Лида решила стать королевной недавно – до этого она была принцесса. Но в конце апреля у мамы родилась некрасивая, сморщенная Розка, которая могла только слюни пускать. Лида назначила её принцессой, в общем-то, из жалости. Розка, ещё не зная своего счастья, каждый день писялась и пачкала пелёнки.

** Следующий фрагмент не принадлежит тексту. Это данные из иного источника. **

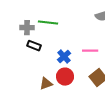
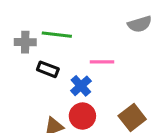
black rectangle: (34, 46) -> (48, 69), moved
pink line: (90, 51) -> (102, 62), moved

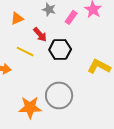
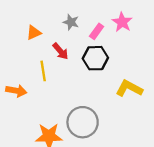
black hexagon: (60, 49) -> (95, 58), moved
yellow line: (25, 51) -> (43, 71), turned 54

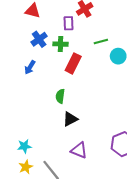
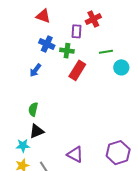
blue cross: (39, 39) -> (47, 44), turned -35
green semicircle: (60, 96) -> (33, 109), moved
black triangle: (70, 119) -> (37, 131), moved

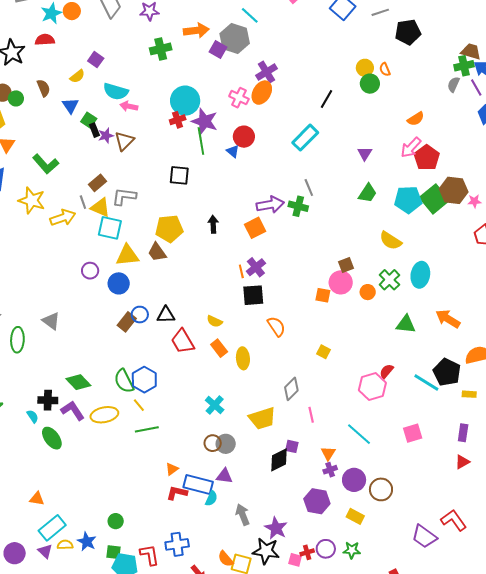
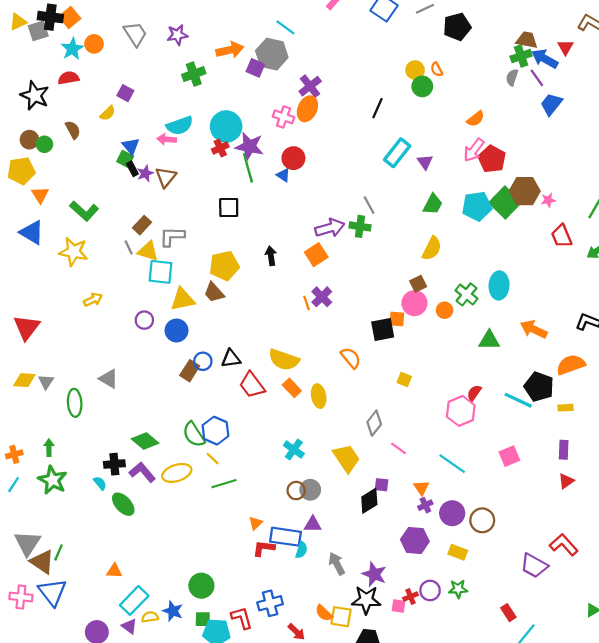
cyan semicircle: (116, 91) -> (180, 126), moved, turned -30
blue triangle: (70, 106) -> (131, 146), moved
cyan rectangle: (305, 138) -> (397, 153), moved
yellow arrow: (63, 218) -> (93, 300), moved, size x0.7
yellow semicircle: (391, 241) -> (432, 248), moved, turned -90
black square: (253, 295) -> (383, 329), moved
yellow semicircle: (215, 321) -> (284, 360), size x1.8
pink line: (311, 415) -> (398, 448), turned -35
yellow trapezoid: (262, 418) -> (346, 458), turned -100
green circle: (116, 521) -> (201, 586), size x1.5

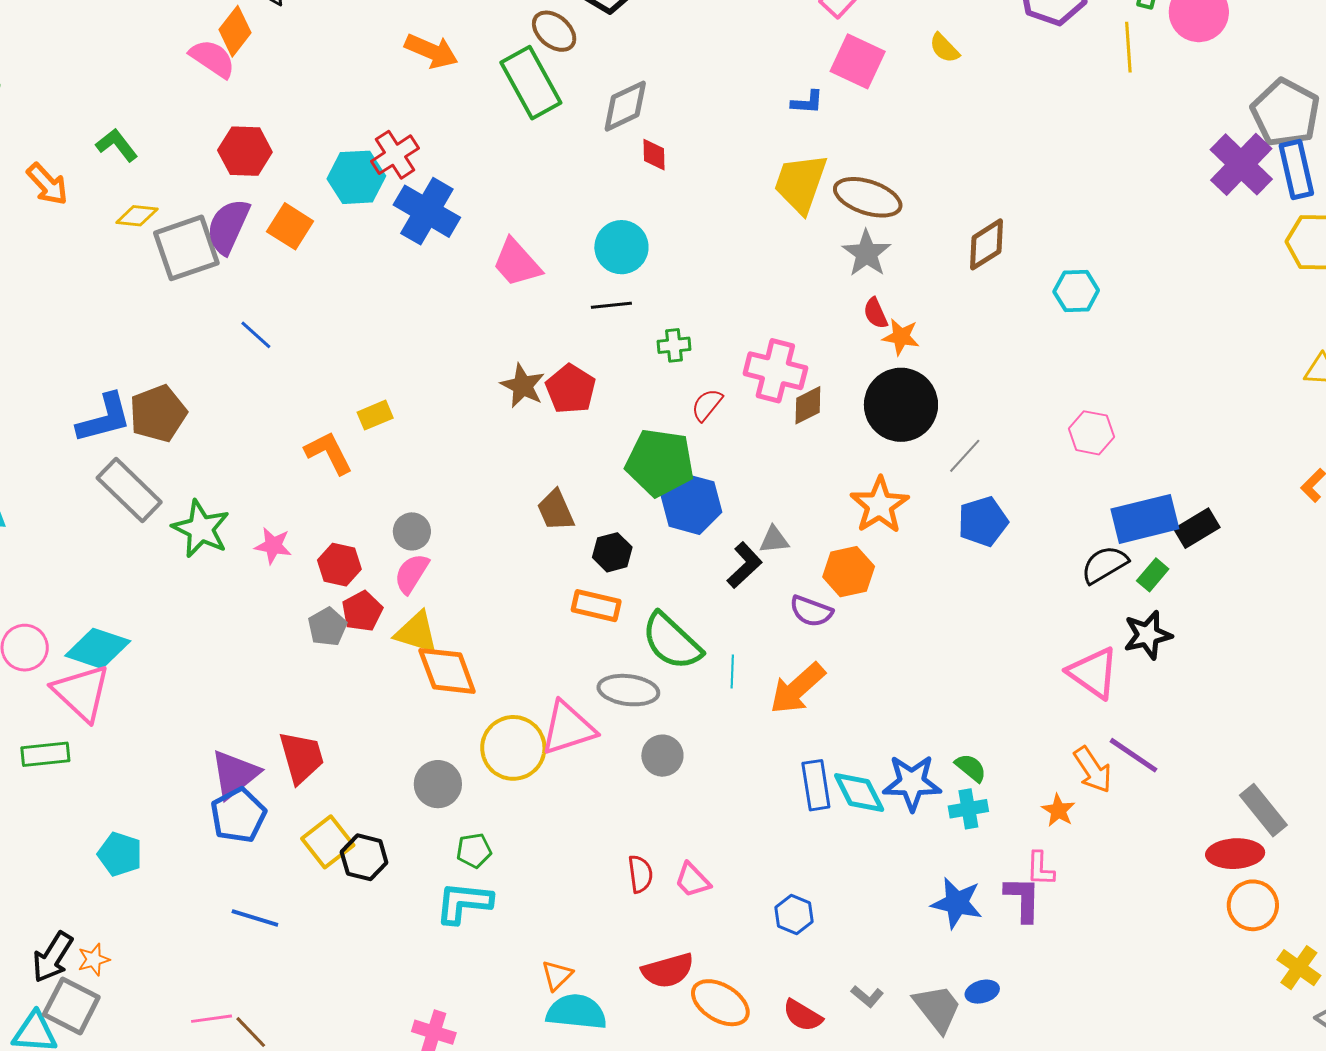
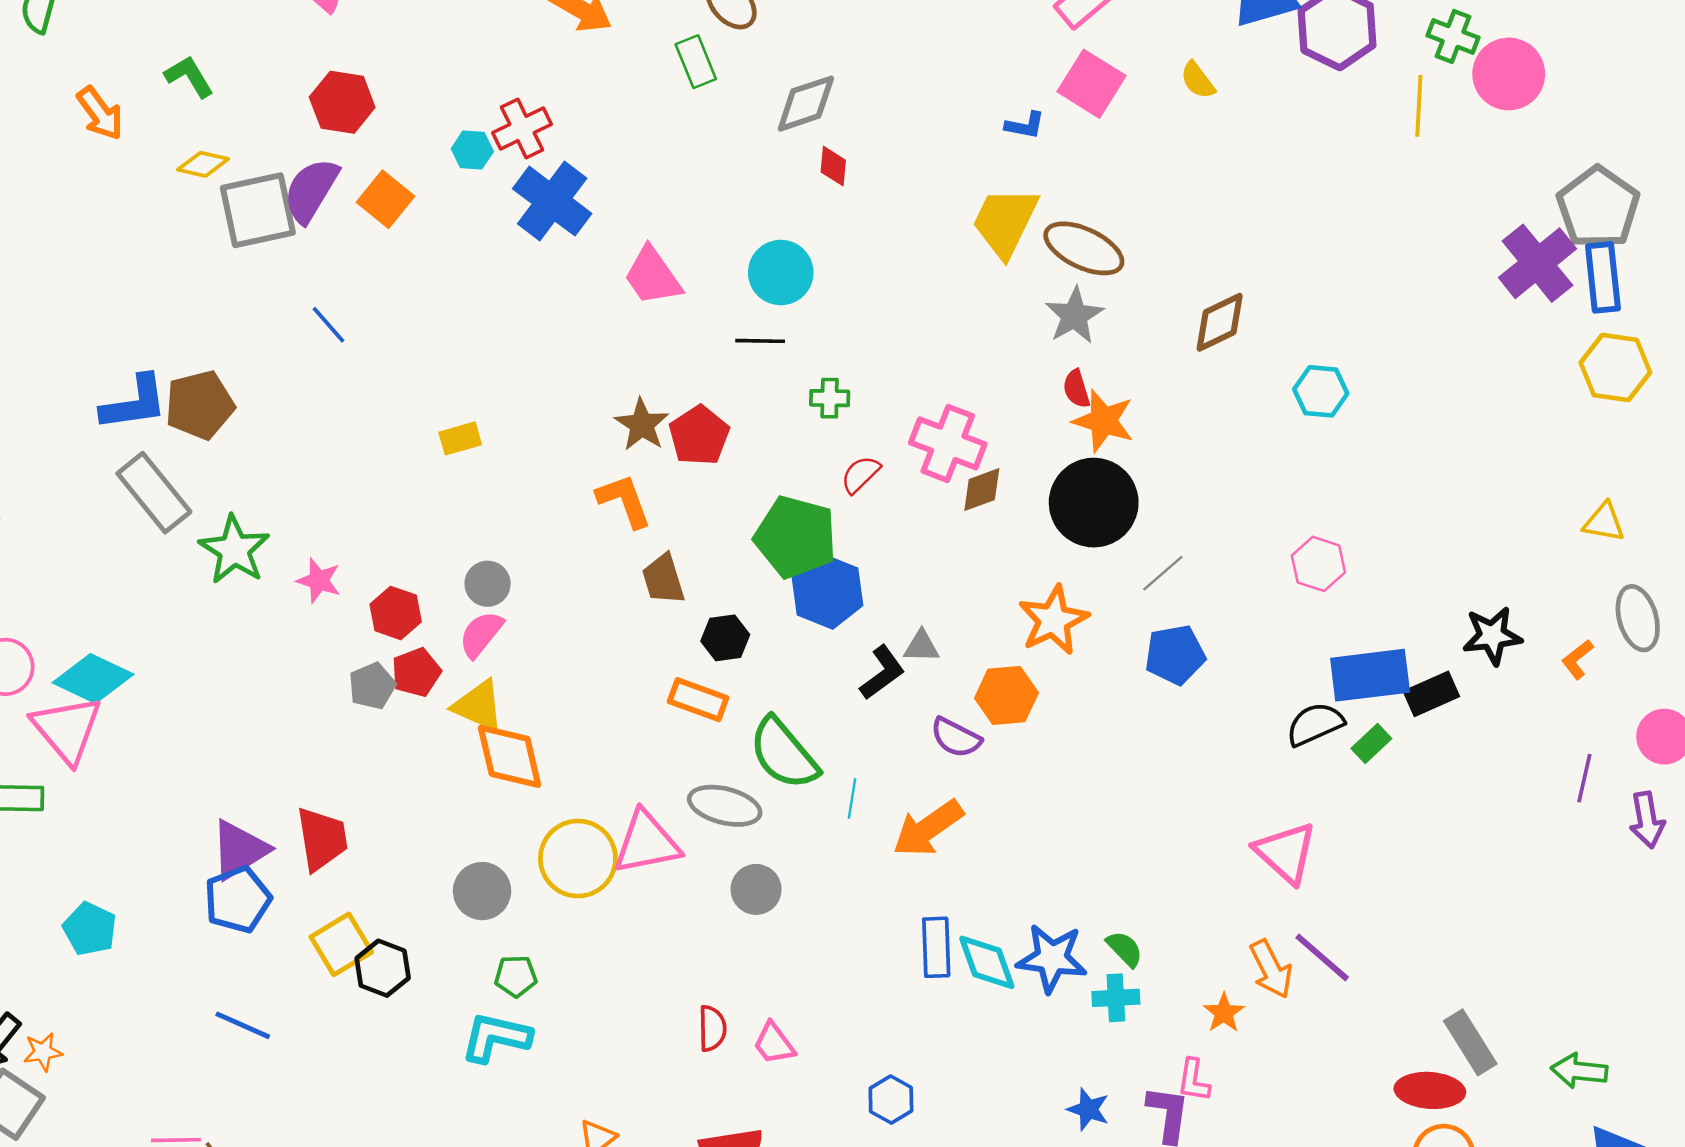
green rectangle: (531, 83) -> (696, 62), size x0.6
cyan hexagon: (356, 177) -> (472, 150), size x0.6
orange star: (901, 337) -> (1103, 421), size x1.4
orange L-shape: (329, 453) -> (624, 501), moved
black star: (1148, 635) -> (1492, 636), moved
blue star: (957, 903) -> (1088, 1109), size x0.7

Маму звали Бертой, папу – Романом.
Главнее всех в семье была мама Берта. Когда мама входила в дом, папа садился перед ней на корточки, она протягивала ему то левую, то правую ногу, он снимал с неё боты. Когда мама злилась, она переходила на непонятный язык и вскрикивала: «Вэйз мир!..» Но всё равно было понятно, что имеется в виду весь мир, которому сейчас не поздоровится.
Мама Берта решала даже все природные вопросы. Например, Лида не удивилась, когда утром в субботу, катая тесто для вареников, мама объявила: «Сегодня будет самый длинный день в году». – «Тогда можно я завтра пойду с Ривой купаться на Буг?» Толстая Рива, старшая Лидина подруга, каждый день, кроме воскресенья, распродавала на базаре старые домашние вещи. У пятнадцатилетней Ривы была уважительная причина: её маму увезли в психбольницу за то, что она перестала узнавать окружающих людей.
А в воскресенье днём Рива примчалась и, с восторгом тараща глаза, еле выговорила сквозь одышку: «Вероломство… германских фашистских правителей… Радио сказало!» Мама Берта ответила: «Не болтай» и накормила Риву субботними варениками. Потом пришёл папа и сказал только одно слово: «Доигрались». И никто не пошёл купаться.
Две ночи подряд родители тушили свет, ложились в постель и шёпотом страшно ругались. Мама вскрикивала: «Вэйз мир!», а папа совсем тихо отвечал: «Я пойду». На третье утро мама Берта гладила единственный лучший папин костюм, прыская на марлю водой изо рта. Папа сидел рядом в кальсонах, опустив голову. Мама допила воду из банки и села рядом.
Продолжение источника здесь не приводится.